According to the NSC a minimum of 26% of automobile crashes involve drivers either talking or texting on their cell phones. This behavior is called distracted driving. Distracted driving has the dubious distinction of now joining excessive speed and impaired driving as the leading factors in serious injury and fatal crashes. NSC data indicates that there are more crashes with people talking on cell phones than texting although texting is clearly a major distraction as well.

Since 1994 the NSC reported that approximately 737,000 people lost their lives in motor vehicle crashes. To reduce lives lost in crashes necessitates a focus on prevention. This article will discuss cognitive distraction and the myth of multitasking as both relate to hand-held and hands-free communication devices.

Cognitive distraction is the practice of taking your focus and thus your thinking off the road. Cognitive distraction applies to both hand-held and hands-free devices. Both devices distract your thinking from driving safely. The NSC conducted a meta-analysis of at least 30 empirical studies from around the globe comparing the performance of drivers with hand-held and hands-free devices. Their primary finding was that using a hands-free device did not offer any safety benefits over hand-held devices while driving. The use of a hand-held device also added the obvious additional risk of removing one hand from the steering wheel. It was abundantly clear that the hands-free device did not eliminate cognitive distraction.

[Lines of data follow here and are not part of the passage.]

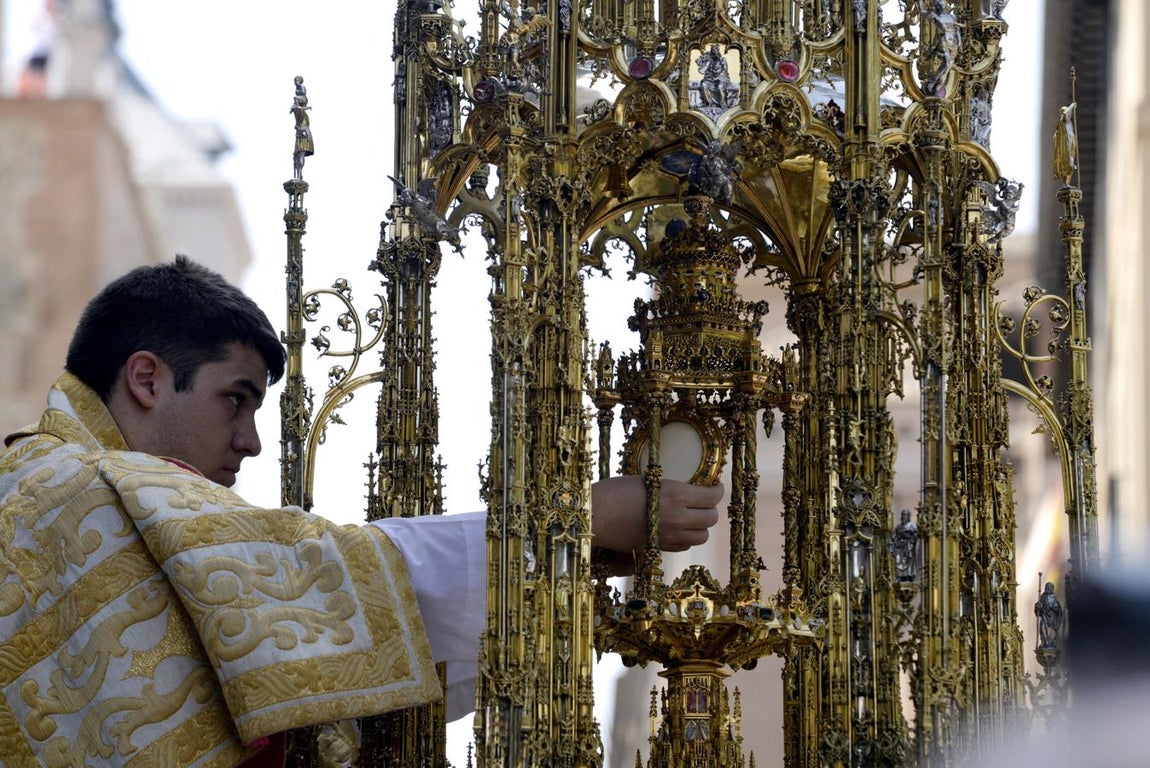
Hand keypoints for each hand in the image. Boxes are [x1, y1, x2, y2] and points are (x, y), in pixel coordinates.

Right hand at [590, 475, 721, 573]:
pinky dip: (686, 539)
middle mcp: (678, 517)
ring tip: (692, 518)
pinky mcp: (659, 548)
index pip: (711, 497)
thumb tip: (687, 492)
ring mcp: (669, 536)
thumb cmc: (616, 491)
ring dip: (700, 527)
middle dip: (710, 509)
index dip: (718, 491)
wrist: (595, 515)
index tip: (716, 486)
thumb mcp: (648, 481)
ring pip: (701, 537)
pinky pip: (684, 546)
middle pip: (711, 519)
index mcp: (677, 494)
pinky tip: (677, 529)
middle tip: (704, 502)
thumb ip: (671, 489)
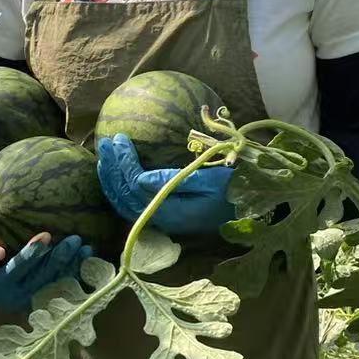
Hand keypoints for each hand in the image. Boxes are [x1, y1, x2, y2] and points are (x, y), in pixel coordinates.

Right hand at [0, 233, 91, 312]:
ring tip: (86, 249)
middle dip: (59, 258)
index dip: (31, 253)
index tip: (46, 236)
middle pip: (40, 277)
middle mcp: (15, 295)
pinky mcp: (37, 294)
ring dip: (70, 266)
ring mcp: (28, 297)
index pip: (16, 268)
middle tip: (75, 241)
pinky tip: (85, 258)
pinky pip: (57, 283)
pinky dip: (71, 271)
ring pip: (52, 281)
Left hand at [97, 133, 235, 234]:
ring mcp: (164, 219)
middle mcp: (163, 219)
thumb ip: (174, 180)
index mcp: (172, 211)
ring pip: (126, 203)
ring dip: (112, 181)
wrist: (255, 204)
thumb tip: (139, 178)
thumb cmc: (237, 186)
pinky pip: (135, 204)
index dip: (123, 163)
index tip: (118, 139)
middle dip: (112, 170)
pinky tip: (118, 174)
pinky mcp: (167, 215)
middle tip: (103, 143)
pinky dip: (122, 189)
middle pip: (125, 196)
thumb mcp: (210, 179)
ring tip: (104, 157)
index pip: (136, 185)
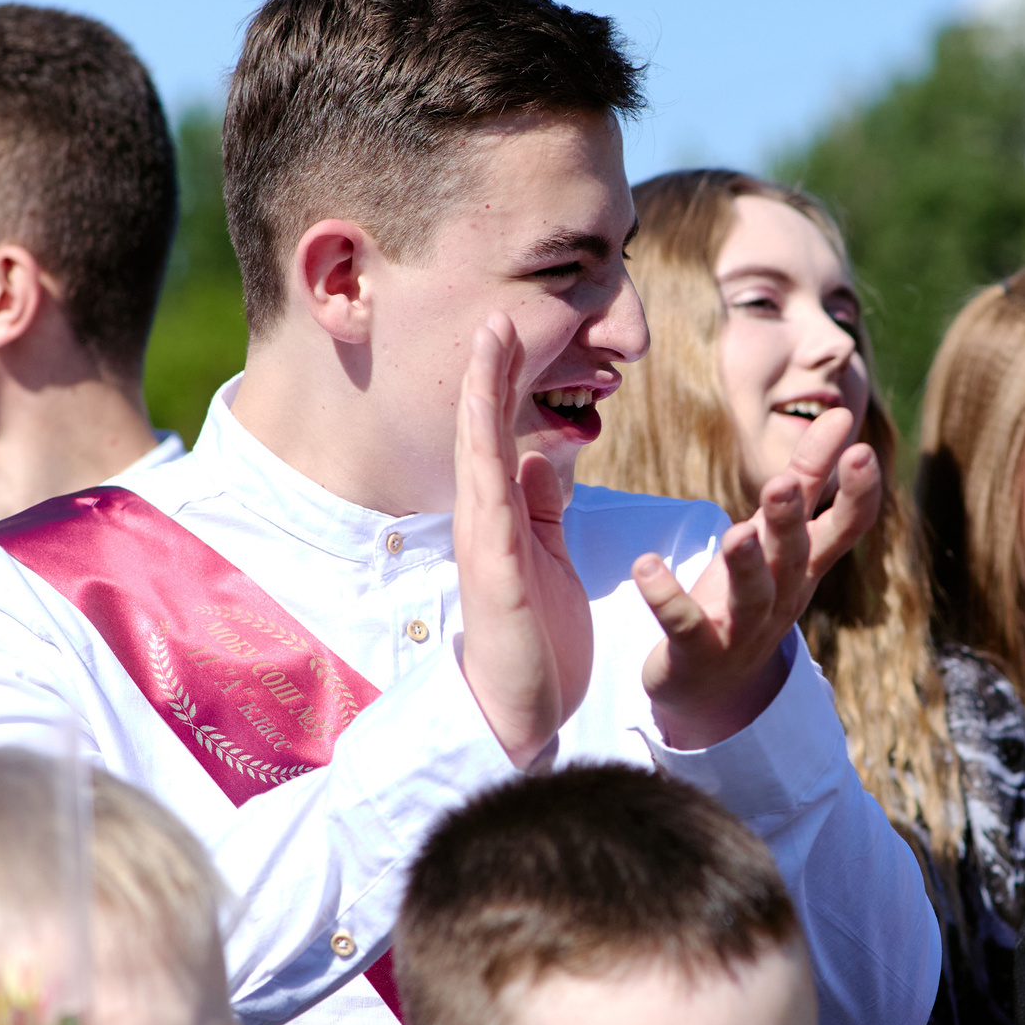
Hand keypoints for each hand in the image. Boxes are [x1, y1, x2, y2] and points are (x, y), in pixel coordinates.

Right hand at [455, 315, 592, 767]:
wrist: (518, 711)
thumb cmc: (533, 641)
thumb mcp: (546, 558)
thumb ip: (539, 508)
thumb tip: (535, 457)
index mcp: (502, 518)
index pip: (499, 437)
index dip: (500, 384)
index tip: (509, 330)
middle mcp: (484, 522)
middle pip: (481, 433)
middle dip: (488, 372)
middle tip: (496, 313)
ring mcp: (484, 544)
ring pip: (479, 455)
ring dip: (483, 397)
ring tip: (492, 340)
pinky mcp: (495, 572)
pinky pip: (490, 504)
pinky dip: (489, 458)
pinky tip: (491, 422)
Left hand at [635, 407, 878, 748]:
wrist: (710, 686)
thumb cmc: (750, 593)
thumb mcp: (779, 534)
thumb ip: (808, 475)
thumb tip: (843, 413)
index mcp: (805, 565)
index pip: (845, 528)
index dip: (858, 493)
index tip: (860, 449)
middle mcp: (782, 597)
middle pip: (795, 557)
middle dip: (790, 522)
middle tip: (781, 485)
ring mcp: (742, 628)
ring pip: (752, 596)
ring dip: (746, 565)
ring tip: (735, 535)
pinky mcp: (697, 651)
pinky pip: (684, 624)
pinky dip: (667, 596)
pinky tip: (646, 566)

Multitasking is a popular term used by people who believe that they can do two or more tasks simultaneously. Employers like to believe that employees can multitask and accomplish more on the job. The truth is that our minds switch rapidly between multiple tasks giving people the misunderstanding that they are doing them simultaneously. In psychology and neurology this is called “attention switching.” The concern with so-called multitasking as we drive is that if a driver is engaged in a conversation using either a hands-free or hand-held device they must switch attention from the road to the conversation and vice-versa. This switch may only take a blink of the eye (about one-tenth of a second) but at 60-miles an hour or in congested driving conditions or if something unexpected occurs on the road the outcome could be fatal.

The bottom line is if you are texting or talking on a cell phone using any device you are driving distracted. The time it takes to switch from conversation to action could be fatal. The empirical evidence is clear. Please do not drive distracted. You may save a life.